* [Aufgabenbeschreibung] Schreib bitte alle Zeilen zwischen der Zeile mit „scientific name: Sphagnum molle“ und der Zeile mit „genus: Dianthus“ einschließlich dieser beiden unverändert ab.

[Zeilen aus einem Datensatz]
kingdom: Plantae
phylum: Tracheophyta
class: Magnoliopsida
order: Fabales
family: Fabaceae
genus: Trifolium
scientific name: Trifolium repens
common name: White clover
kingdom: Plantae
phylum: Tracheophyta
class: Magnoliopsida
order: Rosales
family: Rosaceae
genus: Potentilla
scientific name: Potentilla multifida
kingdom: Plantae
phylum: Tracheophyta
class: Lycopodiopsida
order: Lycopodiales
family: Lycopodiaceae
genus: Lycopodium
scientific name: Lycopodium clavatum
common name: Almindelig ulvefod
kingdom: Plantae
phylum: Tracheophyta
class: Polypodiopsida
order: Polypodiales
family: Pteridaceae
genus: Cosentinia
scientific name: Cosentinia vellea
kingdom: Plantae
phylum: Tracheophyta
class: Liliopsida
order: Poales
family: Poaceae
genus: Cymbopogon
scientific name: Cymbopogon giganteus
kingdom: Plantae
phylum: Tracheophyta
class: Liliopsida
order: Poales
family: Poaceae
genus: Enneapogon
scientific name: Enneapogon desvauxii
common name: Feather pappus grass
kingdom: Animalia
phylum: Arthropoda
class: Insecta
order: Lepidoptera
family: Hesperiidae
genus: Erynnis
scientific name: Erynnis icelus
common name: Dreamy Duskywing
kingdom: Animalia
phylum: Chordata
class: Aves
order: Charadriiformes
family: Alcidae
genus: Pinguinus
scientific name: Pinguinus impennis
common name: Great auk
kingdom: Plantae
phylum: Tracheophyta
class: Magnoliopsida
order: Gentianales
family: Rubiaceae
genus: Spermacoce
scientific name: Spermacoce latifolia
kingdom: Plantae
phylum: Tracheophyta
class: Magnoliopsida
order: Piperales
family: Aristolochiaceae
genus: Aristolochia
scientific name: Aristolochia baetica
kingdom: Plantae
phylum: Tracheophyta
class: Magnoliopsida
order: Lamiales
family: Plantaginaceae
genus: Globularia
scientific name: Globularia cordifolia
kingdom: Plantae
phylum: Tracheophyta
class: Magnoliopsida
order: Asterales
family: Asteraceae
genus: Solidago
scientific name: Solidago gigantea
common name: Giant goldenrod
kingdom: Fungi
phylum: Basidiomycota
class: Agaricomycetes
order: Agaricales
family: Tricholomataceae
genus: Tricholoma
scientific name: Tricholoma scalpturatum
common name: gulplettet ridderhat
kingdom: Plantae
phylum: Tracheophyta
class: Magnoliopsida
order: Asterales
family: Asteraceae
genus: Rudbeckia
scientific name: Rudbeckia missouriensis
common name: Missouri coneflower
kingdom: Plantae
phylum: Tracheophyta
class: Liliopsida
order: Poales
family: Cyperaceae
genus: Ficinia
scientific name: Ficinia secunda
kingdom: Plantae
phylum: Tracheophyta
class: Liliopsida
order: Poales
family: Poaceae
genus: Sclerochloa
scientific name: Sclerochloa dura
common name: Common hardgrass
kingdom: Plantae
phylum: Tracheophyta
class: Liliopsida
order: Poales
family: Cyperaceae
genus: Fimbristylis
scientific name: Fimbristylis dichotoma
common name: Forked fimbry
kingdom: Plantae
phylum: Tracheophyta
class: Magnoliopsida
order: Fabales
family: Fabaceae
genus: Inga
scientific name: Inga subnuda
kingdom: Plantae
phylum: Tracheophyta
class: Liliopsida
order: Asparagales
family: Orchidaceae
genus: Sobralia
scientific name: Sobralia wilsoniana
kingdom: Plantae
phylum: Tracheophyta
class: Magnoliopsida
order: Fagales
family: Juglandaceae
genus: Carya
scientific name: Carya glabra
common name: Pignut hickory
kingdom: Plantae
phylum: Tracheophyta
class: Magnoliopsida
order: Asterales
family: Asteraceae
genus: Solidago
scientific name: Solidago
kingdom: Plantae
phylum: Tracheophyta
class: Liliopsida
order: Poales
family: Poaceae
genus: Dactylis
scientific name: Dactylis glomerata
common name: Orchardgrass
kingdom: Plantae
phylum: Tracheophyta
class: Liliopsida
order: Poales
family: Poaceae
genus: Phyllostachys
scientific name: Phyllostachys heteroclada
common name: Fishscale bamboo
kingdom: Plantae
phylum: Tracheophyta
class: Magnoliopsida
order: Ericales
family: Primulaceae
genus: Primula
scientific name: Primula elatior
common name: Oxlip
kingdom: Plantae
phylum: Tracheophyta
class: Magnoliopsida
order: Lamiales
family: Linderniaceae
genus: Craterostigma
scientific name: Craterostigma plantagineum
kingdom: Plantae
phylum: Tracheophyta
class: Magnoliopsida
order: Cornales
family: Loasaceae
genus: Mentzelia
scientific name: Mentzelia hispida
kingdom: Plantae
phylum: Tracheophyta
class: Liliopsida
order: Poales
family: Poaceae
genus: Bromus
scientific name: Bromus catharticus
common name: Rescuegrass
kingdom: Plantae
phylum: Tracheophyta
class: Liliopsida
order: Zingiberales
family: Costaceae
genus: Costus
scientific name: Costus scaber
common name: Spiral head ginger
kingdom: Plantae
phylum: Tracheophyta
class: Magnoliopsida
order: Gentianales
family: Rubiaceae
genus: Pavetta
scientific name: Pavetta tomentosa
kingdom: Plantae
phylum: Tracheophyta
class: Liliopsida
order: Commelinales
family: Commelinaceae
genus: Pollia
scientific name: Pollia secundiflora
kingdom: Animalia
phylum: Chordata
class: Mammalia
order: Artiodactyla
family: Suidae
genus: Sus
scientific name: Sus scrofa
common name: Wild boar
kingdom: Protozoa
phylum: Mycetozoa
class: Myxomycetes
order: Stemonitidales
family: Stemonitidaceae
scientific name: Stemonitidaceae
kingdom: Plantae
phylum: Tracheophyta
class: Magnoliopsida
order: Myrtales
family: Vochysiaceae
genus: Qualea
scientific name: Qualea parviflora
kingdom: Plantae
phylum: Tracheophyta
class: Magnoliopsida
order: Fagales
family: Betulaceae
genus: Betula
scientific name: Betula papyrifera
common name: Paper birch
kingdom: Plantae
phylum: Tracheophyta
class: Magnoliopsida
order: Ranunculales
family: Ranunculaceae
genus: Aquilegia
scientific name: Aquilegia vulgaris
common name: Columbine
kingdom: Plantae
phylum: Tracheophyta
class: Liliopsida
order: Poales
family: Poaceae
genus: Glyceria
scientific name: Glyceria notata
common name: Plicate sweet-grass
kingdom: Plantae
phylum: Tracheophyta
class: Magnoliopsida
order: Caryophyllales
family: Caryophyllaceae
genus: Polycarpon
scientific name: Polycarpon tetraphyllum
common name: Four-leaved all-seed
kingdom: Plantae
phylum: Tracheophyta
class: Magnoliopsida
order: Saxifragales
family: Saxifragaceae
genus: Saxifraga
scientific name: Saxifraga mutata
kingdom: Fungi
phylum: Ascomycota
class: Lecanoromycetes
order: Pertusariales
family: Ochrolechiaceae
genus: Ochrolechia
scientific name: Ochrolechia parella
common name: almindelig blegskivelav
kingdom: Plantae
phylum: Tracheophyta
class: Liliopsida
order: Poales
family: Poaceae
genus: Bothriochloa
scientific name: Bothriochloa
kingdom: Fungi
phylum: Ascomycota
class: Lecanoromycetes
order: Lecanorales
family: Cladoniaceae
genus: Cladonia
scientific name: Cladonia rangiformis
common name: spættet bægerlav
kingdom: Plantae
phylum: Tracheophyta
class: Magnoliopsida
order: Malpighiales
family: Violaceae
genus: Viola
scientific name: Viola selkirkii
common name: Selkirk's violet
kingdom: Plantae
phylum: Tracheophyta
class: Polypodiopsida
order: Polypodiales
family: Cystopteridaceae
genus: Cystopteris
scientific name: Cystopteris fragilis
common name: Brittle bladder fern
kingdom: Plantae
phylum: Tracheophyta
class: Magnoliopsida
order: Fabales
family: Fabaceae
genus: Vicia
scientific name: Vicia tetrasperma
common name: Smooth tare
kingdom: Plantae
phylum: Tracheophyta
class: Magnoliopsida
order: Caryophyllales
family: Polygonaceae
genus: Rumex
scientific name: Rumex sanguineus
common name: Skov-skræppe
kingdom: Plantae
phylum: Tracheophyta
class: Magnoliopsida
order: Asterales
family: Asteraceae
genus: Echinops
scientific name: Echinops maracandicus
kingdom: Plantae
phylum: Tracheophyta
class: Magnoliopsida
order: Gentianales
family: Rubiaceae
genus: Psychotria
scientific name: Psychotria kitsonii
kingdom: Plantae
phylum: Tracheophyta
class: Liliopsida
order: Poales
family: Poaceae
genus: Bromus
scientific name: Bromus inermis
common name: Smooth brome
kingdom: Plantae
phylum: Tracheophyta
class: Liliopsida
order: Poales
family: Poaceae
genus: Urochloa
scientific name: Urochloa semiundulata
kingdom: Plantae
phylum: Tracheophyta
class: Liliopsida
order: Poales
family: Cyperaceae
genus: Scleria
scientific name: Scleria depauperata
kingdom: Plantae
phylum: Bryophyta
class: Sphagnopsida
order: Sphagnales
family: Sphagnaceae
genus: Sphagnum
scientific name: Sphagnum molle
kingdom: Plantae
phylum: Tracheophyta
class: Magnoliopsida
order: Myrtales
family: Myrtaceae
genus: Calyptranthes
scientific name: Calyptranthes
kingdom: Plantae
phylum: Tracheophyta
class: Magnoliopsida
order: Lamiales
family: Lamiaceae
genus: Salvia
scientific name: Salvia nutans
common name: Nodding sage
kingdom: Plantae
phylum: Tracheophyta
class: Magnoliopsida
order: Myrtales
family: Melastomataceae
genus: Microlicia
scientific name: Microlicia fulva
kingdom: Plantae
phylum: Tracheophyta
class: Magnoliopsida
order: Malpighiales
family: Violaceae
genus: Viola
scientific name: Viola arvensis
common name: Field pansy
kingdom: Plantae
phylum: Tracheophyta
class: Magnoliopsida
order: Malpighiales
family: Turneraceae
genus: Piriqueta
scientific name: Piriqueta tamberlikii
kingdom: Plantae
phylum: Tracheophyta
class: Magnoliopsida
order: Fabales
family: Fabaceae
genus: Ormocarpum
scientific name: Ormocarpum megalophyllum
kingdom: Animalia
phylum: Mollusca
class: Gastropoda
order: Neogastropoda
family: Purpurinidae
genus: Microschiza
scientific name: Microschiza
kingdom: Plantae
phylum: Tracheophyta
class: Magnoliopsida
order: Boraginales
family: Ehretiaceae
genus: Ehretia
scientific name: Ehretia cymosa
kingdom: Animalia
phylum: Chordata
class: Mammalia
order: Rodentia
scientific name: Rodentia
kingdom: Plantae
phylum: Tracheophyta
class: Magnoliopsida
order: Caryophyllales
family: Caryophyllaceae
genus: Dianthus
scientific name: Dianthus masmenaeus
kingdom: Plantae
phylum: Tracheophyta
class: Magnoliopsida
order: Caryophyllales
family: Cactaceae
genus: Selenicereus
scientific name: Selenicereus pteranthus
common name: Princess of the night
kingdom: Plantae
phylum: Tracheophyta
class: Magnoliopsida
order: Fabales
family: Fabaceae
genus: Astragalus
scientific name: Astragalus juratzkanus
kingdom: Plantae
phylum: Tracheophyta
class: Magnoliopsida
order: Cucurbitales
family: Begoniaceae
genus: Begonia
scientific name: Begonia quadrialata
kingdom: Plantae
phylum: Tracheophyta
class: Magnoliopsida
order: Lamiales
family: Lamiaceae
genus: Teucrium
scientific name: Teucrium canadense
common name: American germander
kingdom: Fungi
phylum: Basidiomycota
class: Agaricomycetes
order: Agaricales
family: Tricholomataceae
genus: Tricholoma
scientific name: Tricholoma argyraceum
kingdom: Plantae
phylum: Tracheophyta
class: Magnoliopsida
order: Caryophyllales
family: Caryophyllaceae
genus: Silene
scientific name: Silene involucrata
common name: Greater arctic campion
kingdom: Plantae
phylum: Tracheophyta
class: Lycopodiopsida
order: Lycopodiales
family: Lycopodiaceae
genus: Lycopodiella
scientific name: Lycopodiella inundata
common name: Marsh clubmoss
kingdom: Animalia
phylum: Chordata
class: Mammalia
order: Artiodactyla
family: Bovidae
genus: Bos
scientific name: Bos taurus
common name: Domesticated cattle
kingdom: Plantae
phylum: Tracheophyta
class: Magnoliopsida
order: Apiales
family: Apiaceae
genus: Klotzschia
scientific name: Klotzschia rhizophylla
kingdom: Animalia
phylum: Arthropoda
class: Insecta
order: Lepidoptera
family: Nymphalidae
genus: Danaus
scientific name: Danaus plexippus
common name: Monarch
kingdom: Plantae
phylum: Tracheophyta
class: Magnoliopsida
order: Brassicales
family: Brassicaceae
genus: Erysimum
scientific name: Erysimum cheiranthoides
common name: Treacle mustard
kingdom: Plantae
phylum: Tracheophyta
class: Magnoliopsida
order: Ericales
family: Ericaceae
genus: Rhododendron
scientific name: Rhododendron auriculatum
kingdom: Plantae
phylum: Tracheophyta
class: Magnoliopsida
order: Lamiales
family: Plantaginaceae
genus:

* [Lösung]
scientific name: Sphagnum molle
kingdom: Plantae
phylum: Tracheophyta
class: Magnoliopsida
order: Myrtales
family: Myrtaceae
genus: Calyptranthes
scientific name: Calyptranthes
kingdom: Plantae
phylum: Tracheophyta
class: Magnoliopsida
order: Lamiales
family: Lamiaceae
genus: Salvia
scientific name: Salvia nutans
common name: Nodding sage
kingdom: Plantae
phylum: Tracheophyta
class: Magnoliopsida
order: Myrtales
family: Melastomataceae
genus: Microlicia
scientific name: Microlicia fulva
kingdom: Plantae
phylum: Tracheophyta
class: Magnoliopsida
order: Malpighiales
family: Violaceae
genus: Viola
scientific name: Viola arvensis
common name: Field pansy
kingdom: Plantae
phylum: Tracheophyta
class: Magnoliopsida
order: Malpighiales
family: Turneraceae
genus: Piriqueta
scientific name: Piriqueta tamberlikii
kingdom: Plantae
phylum: Tracheophyta
class: Magnoliopsida
order: Fabales
family: Fabaceae
genus: Ormocarpum
scientific name: Ormocarpum megalophyllum
kingdom: Animalia
phylum: Mollusca
class: Gastropoda
order: Neogastropoda
family: Purpurinidae
genus: Microschiza
scientific name: Microschiza
kingdom: Plantae
phylum: Tracheophyta
class: Magnoliopsida
order: Boraginales
family: Ehretiaceae
genus: Ehretia
scientific name: Ehretia cymosa
kingdom: Animalia
phylum: Chordata
class: Mammalia
order: Rodentia
scientific name: Rodentia
kingdom: Plantae
phylum: Tracheophyta
class: Magnoliopsida
order: Caryophyllales
family: Caryophyllaceae
genus: Dianthus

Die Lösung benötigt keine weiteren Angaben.